▶ _Listed records_:

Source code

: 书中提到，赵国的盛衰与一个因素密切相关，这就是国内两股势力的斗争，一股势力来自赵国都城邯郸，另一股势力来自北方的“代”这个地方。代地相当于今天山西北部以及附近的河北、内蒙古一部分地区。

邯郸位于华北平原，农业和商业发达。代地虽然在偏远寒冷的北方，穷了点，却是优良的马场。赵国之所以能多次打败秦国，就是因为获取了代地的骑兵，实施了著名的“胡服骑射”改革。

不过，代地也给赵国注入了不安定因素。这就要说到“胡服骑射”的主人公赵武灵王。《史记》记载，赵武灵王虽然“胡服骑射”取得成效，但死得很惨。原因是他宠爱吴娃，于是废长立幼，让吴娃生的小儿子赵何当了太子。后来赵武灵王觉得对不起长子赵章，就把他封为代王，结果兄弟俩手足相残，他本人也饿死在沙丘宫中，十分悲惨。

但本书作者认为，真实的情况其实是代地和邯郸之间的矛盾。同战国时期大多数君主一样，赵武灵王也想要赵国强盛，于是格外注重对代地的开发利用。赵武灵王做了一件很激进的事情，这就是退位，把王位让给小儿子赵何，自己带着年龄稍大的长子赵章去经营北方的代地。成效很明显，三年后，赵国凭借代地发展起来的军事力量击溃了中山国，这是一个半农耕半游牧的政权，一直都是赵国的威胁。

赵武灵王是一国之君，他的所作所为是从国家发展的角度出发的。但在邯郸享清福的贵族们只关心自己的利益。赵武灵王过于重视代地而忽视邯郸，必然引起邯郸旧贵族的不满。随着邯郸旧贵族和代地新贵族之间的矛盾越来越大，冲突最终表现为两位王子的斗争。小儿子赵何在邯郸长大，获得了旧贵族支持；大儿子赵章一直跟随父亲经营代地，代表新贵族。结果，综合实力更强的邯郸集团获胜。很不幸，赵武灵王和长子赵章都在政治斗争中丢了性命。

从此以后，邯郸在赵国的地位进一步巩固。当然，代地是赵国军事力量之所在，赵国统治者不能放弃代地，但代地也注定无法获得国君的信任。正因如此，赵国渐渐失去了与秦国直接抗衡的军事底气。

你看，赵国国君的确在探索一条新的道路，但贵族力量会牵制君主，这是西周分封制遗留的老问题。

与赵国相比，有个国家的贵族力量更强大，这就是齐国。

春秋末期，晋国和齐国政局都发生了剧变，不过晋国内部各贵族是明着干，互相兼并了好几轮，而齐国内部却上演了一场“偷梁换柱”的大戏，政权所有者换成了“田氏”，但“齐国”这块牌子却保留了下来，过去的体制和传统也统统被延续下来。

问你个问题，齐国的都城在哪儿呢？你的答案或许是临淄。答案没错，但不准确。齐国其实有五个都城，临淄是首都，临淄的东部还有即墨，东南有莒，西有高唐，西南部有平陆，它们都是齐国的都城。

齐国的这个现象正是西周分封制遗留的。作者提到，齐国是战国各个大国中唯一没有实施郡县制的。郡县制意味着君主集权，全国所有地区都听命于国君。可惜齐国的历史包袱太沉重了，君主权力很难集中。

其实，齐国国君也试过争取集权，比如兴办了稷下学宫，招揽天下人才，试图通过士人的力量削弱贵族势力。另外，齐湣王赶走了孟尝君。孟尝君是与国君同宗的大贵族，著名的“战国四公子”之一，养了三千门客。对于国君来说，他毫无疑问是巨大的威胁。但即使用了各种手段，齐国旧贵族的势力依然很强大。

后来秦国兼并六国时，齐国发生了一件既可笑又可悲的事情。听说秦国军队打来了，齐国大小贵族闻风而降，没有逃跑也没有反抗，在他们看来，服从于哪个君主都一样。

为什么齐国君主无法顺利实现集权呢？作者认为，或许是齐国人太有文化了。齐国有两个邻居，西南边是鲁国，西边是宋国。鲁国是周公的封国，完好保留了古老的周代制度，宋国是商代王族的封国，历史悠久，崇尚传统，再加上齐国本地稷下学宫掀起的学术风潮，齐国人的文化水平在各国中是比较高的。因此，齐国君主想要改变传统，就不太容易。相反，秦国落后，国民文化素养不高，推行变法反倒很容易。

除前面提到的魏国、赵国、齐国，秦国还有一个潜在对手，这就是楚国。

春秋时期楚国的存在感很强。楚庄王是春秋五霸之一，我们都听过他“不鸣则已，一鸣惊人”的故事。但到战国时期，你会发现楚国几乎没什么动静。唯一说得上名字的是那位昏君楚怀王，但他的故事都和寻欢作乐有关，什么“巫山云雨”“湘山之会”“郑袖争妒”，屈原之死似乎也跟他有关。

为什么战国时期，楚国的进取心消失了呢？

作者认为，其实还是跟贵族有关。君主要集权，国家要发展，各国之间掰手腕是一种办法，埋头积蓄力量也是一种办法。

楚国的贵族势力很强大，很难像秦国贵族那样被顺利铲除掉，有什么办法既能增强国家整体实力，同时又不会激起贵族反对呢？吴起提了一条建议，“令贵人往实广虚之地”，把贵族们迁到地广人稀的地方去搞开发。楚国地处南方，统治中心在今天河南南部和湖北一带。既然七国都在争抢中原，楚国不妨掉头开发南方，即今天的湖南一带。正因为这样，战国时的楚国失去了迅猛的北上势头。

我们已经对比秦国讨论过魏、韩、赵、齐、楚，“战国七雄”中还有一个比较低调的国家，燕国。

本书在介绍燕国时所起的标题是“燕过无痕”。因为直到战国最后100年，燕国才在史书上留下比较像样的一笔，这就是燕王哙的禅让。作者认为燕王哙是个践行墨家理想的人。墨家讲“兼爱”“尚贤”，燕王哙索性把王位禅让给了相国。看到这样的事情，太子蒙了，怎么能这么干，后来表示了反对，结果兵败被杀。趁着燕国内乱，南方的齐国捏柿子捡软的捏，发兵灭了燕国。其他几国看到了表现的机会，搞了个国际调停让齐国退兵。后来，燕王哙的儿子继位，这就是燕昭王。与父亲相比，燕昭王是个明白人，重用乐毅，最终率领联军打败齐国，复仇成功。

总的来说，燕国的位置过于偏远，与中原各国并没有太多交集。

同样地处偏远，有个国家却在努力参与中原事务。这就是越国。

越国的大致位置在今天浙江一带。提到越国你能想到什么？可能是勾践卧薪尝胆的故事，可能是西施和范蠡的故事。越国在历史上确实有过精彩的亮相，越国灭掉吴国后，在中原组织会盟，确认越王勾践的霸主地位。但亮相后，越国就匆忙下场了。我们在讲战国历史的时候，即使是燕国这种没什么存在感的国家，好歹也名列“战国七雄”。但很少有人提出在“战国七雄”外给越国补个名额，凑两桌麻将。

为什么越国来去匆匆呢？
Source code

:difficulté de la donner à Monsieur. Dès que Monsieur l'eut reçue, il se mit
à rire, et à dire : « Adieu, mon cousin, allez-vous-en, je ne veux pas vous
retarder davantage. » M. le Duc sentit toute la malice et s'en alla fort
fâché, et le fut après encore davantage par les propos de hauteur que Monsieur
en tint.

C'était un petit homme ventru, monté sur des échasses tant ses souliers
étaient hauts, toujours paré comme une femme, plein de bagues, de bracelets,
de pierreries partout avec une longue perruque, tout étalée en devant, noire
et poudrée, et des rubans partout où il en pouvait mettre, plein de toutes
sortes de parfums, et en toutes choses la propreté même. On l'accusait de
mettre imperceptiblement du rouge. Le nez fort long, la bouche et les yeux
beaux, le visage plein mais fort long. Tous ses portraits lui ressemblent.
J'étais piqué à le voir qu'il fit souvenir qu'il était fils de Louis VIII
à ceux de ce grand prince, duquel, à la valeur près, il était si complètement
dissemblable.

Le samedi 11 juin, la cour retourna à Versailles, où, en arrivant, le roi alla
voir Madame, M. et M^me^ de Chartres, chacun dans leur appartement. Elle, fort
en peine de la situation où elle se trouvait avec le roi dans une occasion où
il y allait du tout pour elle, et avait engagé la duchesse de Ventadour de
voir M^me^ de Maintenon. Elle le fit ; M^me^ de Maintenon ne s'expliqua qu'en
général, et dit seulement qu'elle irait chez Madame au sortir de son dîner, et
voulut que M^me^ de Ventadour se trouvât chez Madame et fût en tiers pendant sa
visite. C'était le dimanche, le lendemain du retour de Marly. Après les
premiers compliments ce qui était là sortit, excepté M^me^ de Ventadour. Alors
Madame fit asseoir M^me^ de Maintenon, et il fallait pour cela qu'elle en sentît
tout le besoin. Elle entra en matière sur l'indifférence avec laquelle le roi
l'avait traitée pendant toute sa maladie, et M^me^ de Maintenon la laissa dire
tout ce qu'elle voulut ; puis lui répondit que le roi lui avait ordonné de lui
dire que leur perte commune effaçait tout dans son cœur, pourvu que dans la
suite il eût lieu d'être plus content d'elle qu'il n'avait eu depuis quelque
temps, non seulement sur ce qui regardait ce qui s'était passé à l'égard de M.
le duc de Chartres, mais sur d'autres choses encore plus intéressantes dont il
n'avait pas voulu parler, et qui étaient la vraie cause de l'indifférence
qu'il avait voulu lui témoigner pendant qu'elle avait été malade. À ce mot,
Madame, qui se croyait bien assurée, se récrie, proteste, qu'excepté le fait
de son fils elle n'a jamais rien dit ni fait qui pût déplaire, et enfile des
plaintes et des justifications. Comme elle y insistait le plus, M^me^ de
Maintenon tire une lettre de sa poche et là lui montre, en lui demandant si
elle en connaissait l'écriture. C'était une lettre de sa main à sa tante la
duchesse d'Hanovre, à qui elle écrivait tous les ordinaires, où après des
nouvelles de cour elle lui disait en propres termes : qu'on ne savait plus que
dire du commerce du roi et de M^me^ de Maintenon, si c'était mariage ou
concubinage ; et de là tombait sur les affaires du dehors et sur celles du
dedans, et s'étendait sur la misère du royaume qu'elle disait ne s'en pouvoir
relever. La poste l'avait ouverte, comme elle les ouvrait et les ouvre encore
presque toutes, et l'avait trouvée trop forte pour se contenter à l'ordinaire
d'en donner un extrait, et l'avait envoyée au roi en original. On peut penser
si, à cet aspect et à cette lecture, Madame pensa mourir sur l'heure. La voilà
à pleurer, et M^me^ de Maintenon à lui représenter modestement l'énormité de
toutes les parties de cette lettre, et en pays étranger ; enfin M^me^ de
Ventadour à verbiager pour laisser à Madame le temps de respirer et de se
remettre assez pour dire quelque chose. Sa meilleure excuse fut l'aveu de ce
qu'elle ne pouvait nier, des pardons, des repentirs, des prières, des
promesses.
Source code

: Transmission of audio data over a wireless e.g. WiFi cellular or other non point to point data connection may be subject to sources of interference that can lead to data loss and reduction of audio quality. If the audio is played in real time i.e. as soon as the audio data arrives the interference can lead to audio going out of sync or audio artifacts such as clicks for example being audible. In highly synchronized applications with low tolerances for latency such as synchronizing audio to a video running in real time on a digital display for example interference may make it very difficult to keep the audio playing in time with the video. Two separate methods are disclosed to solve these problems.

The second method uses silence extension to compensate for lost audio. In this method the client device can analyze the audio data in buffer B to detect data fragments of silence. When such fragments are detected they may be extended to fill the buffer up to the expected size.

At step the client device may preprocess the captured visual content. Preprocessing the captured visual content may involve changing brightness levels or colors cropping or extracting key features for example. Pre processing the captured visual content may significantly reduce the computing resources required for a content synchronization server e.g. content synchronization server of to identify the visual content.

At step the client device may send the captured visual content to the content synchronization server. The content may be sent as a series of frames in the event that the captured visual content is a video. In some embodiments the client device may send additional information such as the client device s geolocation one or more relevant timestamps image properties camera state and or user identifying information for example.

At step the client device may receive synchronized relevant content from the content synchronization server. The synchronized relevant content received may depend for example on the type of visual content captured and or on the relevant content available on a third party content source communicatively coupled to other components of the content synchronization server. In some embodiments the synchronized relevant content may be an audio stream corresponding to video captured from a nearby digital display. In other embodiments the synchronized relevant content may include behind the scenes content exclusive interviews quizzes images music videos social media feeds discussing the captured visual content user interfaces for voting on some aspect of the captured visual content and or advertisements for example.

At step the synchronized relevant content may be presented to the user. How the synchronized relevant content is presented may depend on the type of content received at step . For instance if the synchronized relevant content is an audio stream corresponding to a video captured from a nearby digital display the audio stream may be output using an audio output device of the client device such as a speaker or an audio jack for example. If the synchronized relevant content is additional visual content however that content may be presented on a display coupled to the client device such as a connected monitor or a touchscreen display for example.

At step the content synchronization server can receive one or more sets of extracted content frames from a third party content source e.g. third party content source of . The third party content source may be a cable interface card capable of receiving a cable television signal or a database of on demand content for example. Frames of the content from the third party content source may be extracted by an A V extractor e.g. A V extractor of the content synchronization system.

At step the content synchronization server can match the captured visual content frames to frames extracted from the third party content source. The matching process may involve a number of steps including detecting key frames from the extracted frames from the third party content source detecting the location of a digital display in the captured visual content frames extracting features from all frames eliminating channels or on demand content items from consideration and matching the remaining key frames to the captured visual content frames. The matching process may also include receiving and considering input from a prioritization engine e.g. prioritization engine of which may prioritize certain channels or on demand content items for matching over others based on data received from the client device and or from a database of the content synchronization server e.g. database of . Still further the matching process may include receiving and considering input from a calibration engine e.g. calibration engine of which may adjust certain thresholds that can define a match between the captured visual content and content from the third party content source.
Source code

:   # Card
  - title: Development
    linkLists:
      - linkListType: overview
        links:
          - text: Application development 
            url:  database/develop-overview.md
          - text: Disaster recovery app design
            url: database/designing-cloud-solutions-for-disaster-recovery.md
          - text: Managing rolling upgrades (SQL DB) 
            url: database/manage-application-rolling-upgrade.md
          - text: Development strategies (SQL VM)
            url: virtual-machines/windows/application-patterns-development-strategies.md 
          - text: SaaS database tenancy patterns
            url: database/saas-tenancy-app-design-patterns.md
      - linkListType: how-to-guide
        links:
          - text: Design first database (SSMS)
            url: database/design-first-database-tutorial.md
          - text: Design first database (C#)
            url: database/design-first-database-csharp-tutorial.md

▶ _Work request_: Which lines in the listing above contain the string "first"? Return each one in full.

▶ _Response to this task_:
          - text: Design first database (SSMS)
            url: database/design-first-database-tutorial.md
          - text: Design first database (C#)
            url: database/design-first-database-csharp-tutorial.md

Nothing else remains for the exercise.